Q-I am selling my business & have found a new buyer that has been approved by the landlord for a new lease. The landlord has told me that in order to terminate my lease early, I have to forfeit my security deposit. Can they legally do that, since there is no lapse in rent and the new owner has been approved by them? (No actual damages incurred.) My lease even states “Upon the termination of this lease in any manner if the Tenant be not then in default, the above deposit or so much thereof as has not been lawfully expended by the Landlord, shall be returned to the Tenant within 30 days, without interest.” but they are requiring I sign an amendment stating I will forfeit the deposit otherwise they will not allow me to terminate / sign a new lease with the new owner.

A - A possible way of avoiding the loss of your deposit might be a sub-lease arrangement. Under a sub-lease, your lease would still be valid and you would terminate. However, I don’t practice in your jurisdiction so I don’t know what the default rules are.
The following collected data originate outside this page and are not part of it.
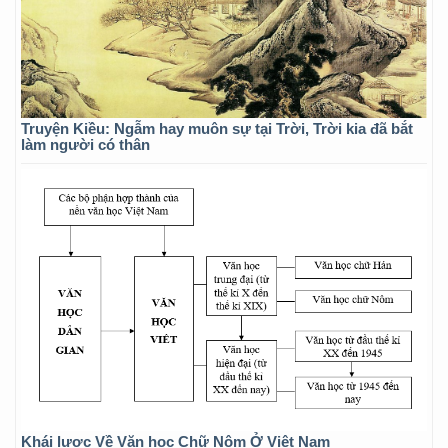
Truyện Kiều: Ngẫm hay muôn sự tại Trời, Trời kia đã bắt
làm người có thân
Khái lược Về Văn học Chữ Nôm Ở Việt Nam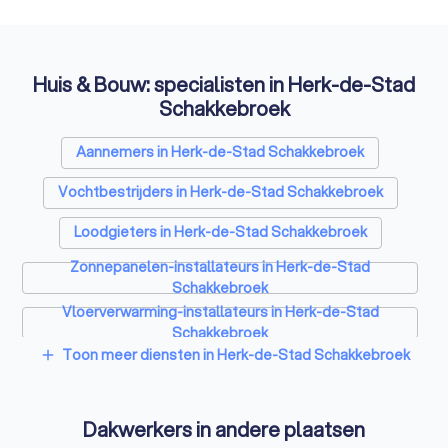
Huis & Bouw: specialisten in Herk-de-Stad
Schakkebroek
Aannemers in Herk-de-Stad Schakkebroek
Vochtbestrijders in Herk-de-Stad Schakkebroek
Loodgieters in Herk-de-Stad Schakkebroek
Zonnepanelen-installateurs in Herk-de-Stad
Schakkebroek
Vloerverwarming-installateurs in Herk-de-Stad
Schakkebroek
Toon meer diensten in Herk-de-Stad Schakkebroek
add
Airco installateurs in Herk-de-Stad Schakkebroek
Ramen en deuren specialisten in Herk-de-Stad
Schakkebroek
Dakwerkers in andere plaatsen
Laadpaal installateurs in Herk-de-Stad Schakkebroek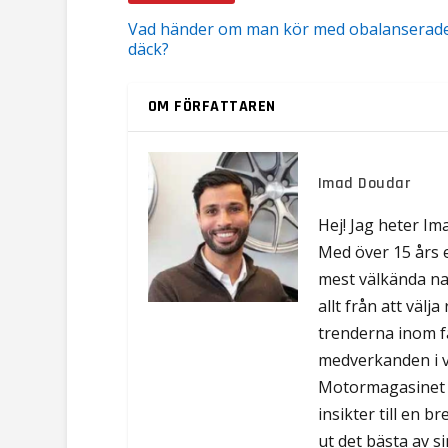
Vad händer om man kör med obalanserad
däck?
OM FÖRFATTAREN
Imad Doudar
Hej! Jag heter Im
Med över 15 års 
mest välkända na
allt från att välj
trenderna inom f
medverkanden i 
Motormagasinet o
insikter till en b
ut det bästa av 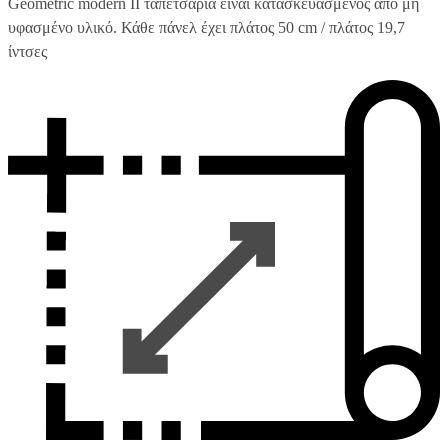
Geometric modern II ταπετσαρία είναι κατασκευασμένος από μη
υφασμένο υλικό. Κάθε πάνελ έχει πλάτος 50 cm / πλάτος 19,7
ίντσες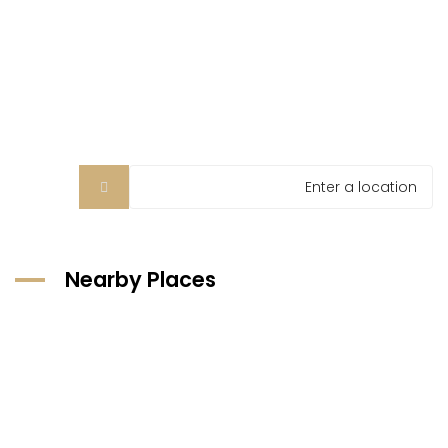
Nearby Places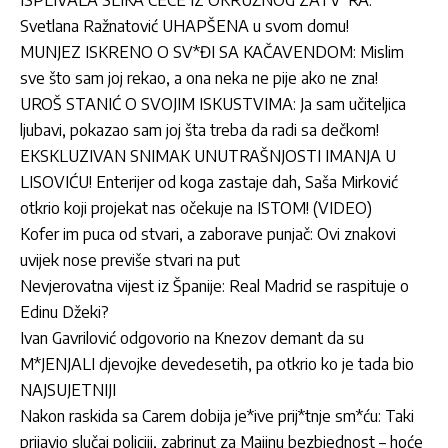
Svetlana Ražnatović UHAPŠENA u svom domu!
MUNJEZ ISKRENO O SV*ĐI SA KAČAVENDOM: Mislim
sve što sam joj rekao, a ona neka ne pije ako ne zna!
UROŠ STANIĆ O SVOJIM ISKUSTVIMA: Ja sam učiteljica
ljubavi, pokazao sam joj šta treba da radi sa dečkom!
EKSKLUZIVAN SNIMAK UNUTRAŠNJOSTI IMANJA U
LISOVIĆU! Enterijer od koga zastaje dah, Saša Mirković
otkrio koji projekat nas očekuje na ISTOM! (VIDEO)
Kofer im puca od stvari, a zaborave punjač: Ovi znakovi
uvijek nose previše stvari na put
Nevjerovatna vijest iz Španije: Real Madrid se raspituje o
Edinu Džeki?
Ivan Gavrilović odgovorio na Knezov demant da su
M*JENJALI djevojke devedesetih, pa otkrio ko je tada bio
NAJSUJETNIJI
Nakon raskida sa Carem dobija je*ive prij*tnje sm*ću: Taki
prijavio slučaj policiji, zabrinut za Majinu bezbjednost – hoće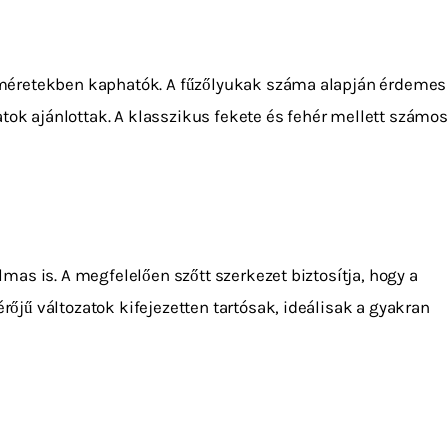
 méretekben kaphatók. A fűzőlyukak száma alapján érdemes
tok ajánlottak. A klasszikus fekete és fehér mellett számos
as is. A megfelelően szőtt szerkezet biztosítja, hogy a
jű változatok kifejezetten tartósak, ideálisak a gyakran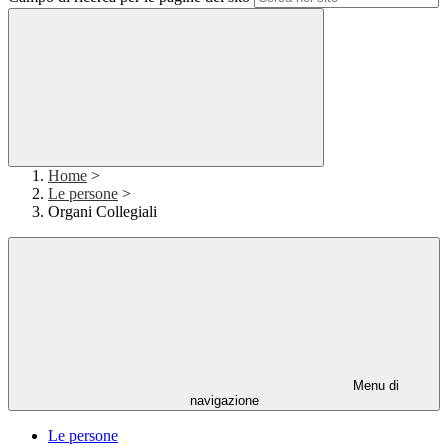
Home
>
Le persone
>
Organi Collegiali
Menu di
navigazione
Le persone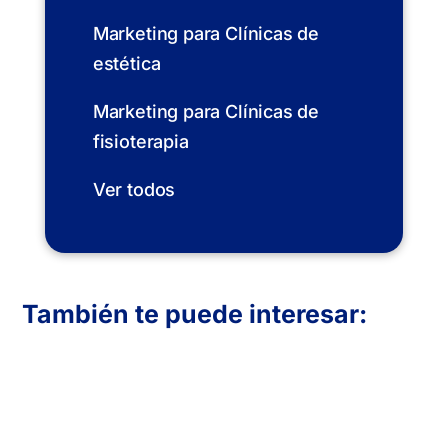
Marketing para Clínicas de
estética
Marketing para Clínicas de
fisioterapia
Ver todos
También te puede interesar:
En Inboost Marketing diseñamos páginas
web profesionales para clínicas de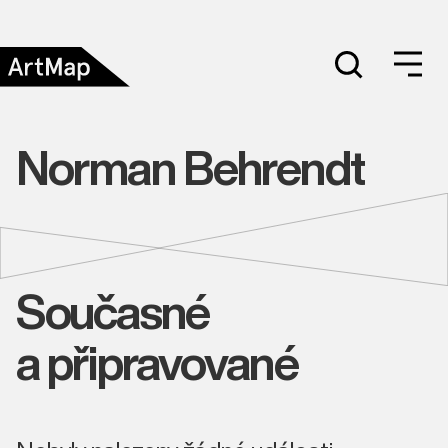
Norman Behrendt
Současné
a připravované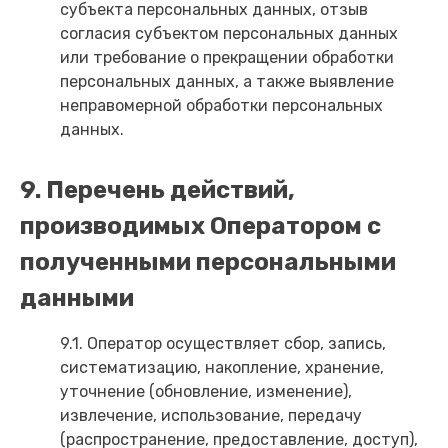
субъекта персональных данных, отзыв
согласия субъектом персональных данных
или требование о прекращении обработки
персональных данных, а также выявление
неправомерной обработки персональных
данных.
9. Перечень действий,
производимых Оператором с
полученными персональными
данными
9.1. Оператор осуществляет сбор, запись,
систематизацию, накопление, хранение,
уточнение (обновление, изменение),
извлечение, использование, передачу
(распространение, предоставление, доступ),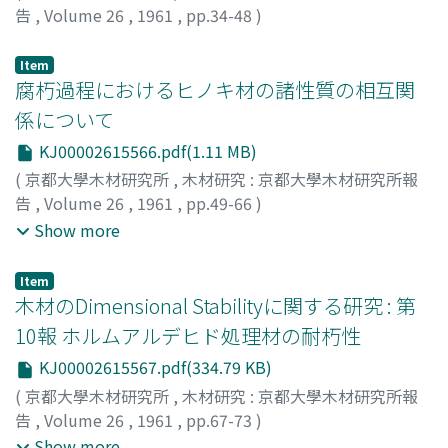
告
,
Volume 26
,
1961
,
pp.34-48
)
布施, 五郎
;
西本, 孝一
;
FUSE, Goro
;
NISHIMOTO, Koichi
;
フセ, ゴロウ
;
ニシモト, コウイチ
Item
腐朽過程におけるヒノキ材の諸性質の相互関
係について
KJ00002615566.pdf(1.11 MB)
(
京都大學木材研究所
,
木材研究 : 京都大學木材研究所報
告
,
Volume 26
,
1961
,
pp.49-66
)
布施, 五郎
;
白石, 信夫
;
西本, 孝一
;
FUSE, Goro
;
Show more
SHIRAISHI, Nobuo
;
NISHIMOTO, Koichi
;
フセ, ゴロウ
;
シ
ライシ, ノブオ
;
ニシモト, コウイチ
Item
木材のDimensional Stabilityに関する研究 : 第
10報 ホルムアルデヒド処理材の耐朽性
KJ00002615567.pdf(334.79 KB)
(
京都大學木材研究所
,
木材研究 : 京都大學木材研究所報
告
,
Volume 26
,
1961
,
pp.67-73
)
上山, 昭則
;
荒木, 幹夫
;
後藤, 輝男
;
UEYAMA, Akinori
;
Show more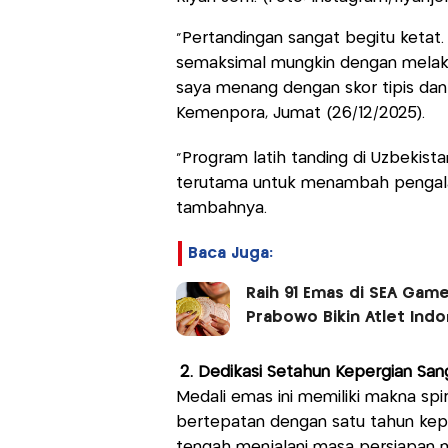
“Pertandingan sangat begitu ketat.
semaksimal mungkin dengan melaku
saya menang dengan skor tipis dan 
Kemenpora, Jumat (26/12/2025).
“Program latih tanding di Uzbekista
terutama untuk menambah pengalam
tambahnya.
Baca Juga:
Raih 91 Emas di SEA Gam
Prabowo Bikin Atlet Ind
2. Dedikasi Setahun Kepergian San
Medali emas ini memiliki makna sp
bertepatan dengan satu tahun kepe
tengah menjalani masa persiapan 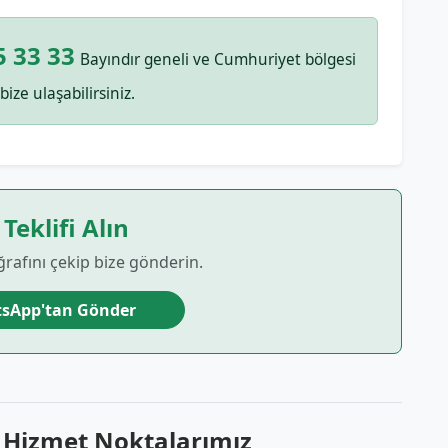
5 33 33
Bayındır geneli ve Cumhuriyet bölgesi
bize ulaşabilirsiniz.
 Teklifi Alın
ğrafını çekip bize gönderin.
sApp'tan Gönder
r Hizmet Noktalarımız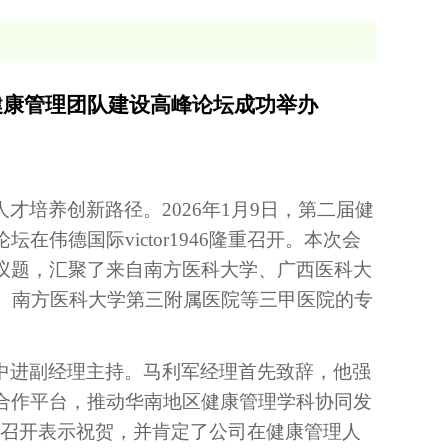
健康管理团队建设高峰论坛成功举办
人才培养创新路径。
2026年1月9日，第二届健
伟德国际victor1946隆重召开。本次会
议题，汇聚了来自南方医科大学、广西医科大
、南方医科大学第三附属医院等
三甲医院的专
中进副经理主持
。
马利军经理首先致辞，他强
合作平台，推动华南地区健康管理学科协同发
会议的召开表示祝贺，并肯定了公司在健康管理人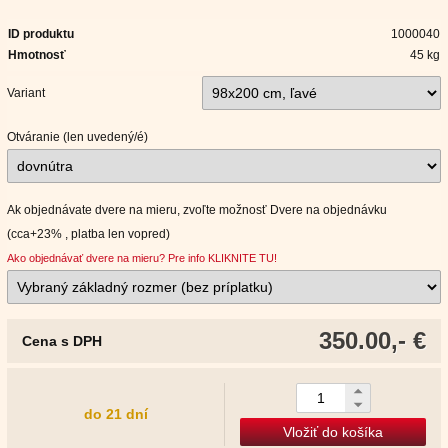
ID produktu
1000040
Hmotnosť
45 kg
Variant
Otváranie (len uvedený/é)
Ak objednávate dvere na mieru, zvoľte možnosť Dvere na objednávku
(cca+23% , platba len vopred)
Ako objednávať dvere na mieru? Pre info KLIKNITE TU!
350.00,- €
Cena s DPH
do 21 dní
Vložiť do košíka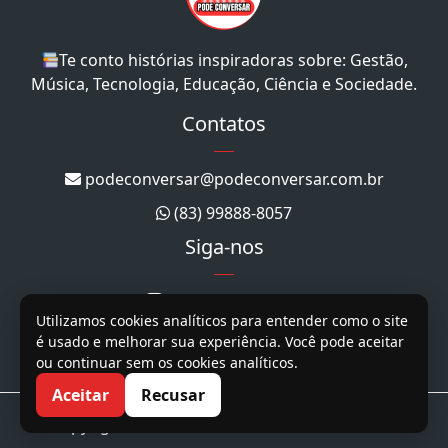
Te conto histórias inspiradoras sobre: Gestão,
Música, Tecnologia, Educação, Ciência e Sociedade.
Contatos
podeconversar@podeconversar.com.br
(83) 99888-8057
Siga-nos
@podeconversar_
Utilizamos cookies analíticos para entender como o site
@podeconversar
é usado e melhorar sua experiência. Você pode aceitar
ou continuar sem os cookies analíticos.
@podeconversar
Aceitar
Recusar
Copyright 2026. Todos os direitos reservados.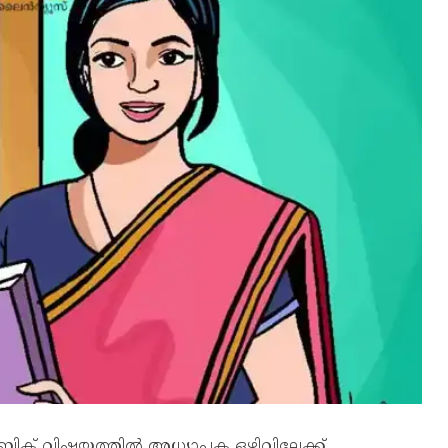
് വിഷയത്തിൽ അധ്യാപക ഒഴിവിലേക്ക്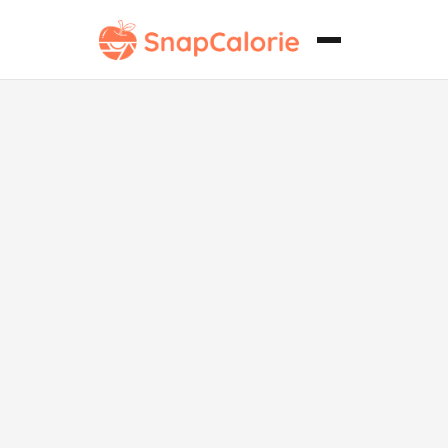
Salteado de
Carne sin Soja
con Verduras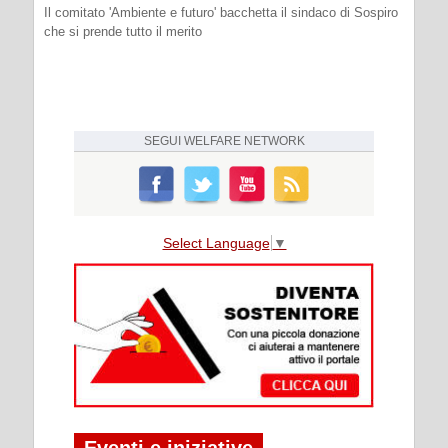
Il comitato 'Ambiente e futuro' bacchetta il sindaco di Sospiro
che si prende tutto il merito
SEGUI
WELFARE NETWORK
Select Language
▼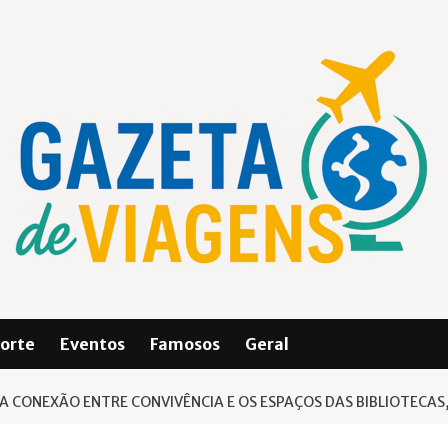
orte
Eventos
Famosos
Geral
 A CONEXÃO ENTRE CONVIVÊNCIA E OS ESPAÇOS DAS BIBLIOTECAS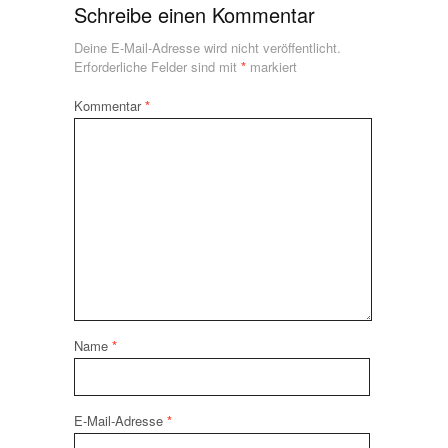
Schreibe einen Kommentar
Deine E-Mail-Adresse wird nicht veröffentlicht.
Erforderliche Felder sind mit
*
markiert
Kommentar
*
Name
*
E-Mail-Adresse
*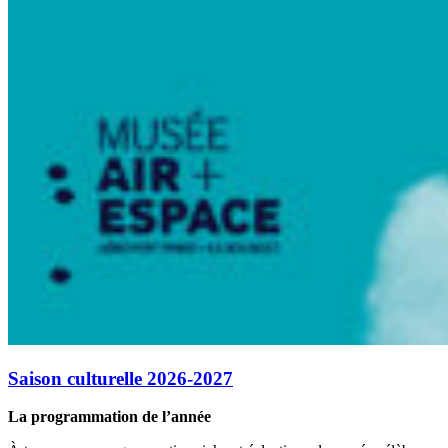
Saison culturelle 2026-2027
La programmation de l’année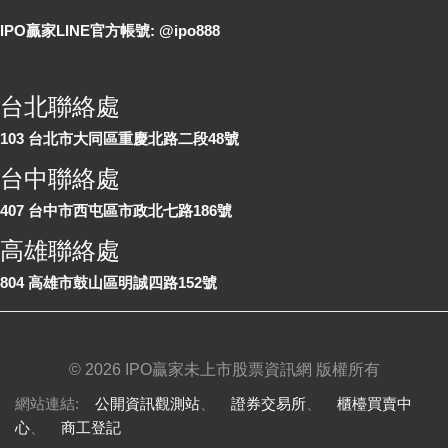
IPO贏家LINE官方帳號: @ipo888
各地聯絡處
台北聯絡處
103 台北市大同區重慶北路二段48號
台中聯絡處
407 台中市西屯區市政北七路186號
高雄聯絡處
804 高雄市鼓山區明誠四路152號
©
2026 IPO贏家未上市股票資訊網 版權所有
網站連結:
公開資訊觀測站
、
證券交易所
、
櫃檯買賣中
心
、
商工登記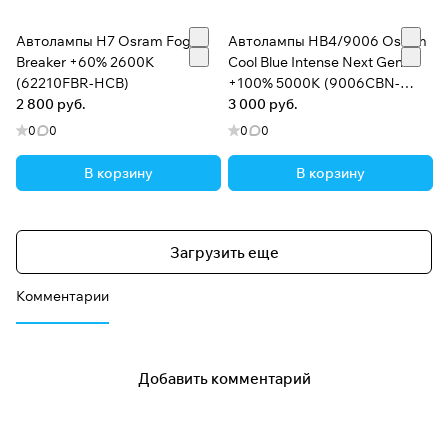
Автолампы H7 Osram Fog
Автолампы HB4/9006 Osram
Breaker +60% 2600K
Cool Blue Intense Next Gen
(62210FBR-HCB)
+100% 5000K (9006CBN-
2 800 руб.
HCB)
3 000 руб.
0
0
0
0
В корзину
В корзину
Загрузить еще
Комментарии
Добавить комментарий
If the lease addresses the rules for sub-leasing, then those rules will govern. However, if not, then the state’s default laws will be effective. You would then need to research or ask an attorney whether you can reasonably sub-lease your property and whether your landlord would be able to deny a sub-lease for no cause or whether the landlord could not withhold approval without reasonable grounds. Whether you would want to go this route and stay legally liable for the lease by sub-leasing depends on how much you would save by keeping your full deposit.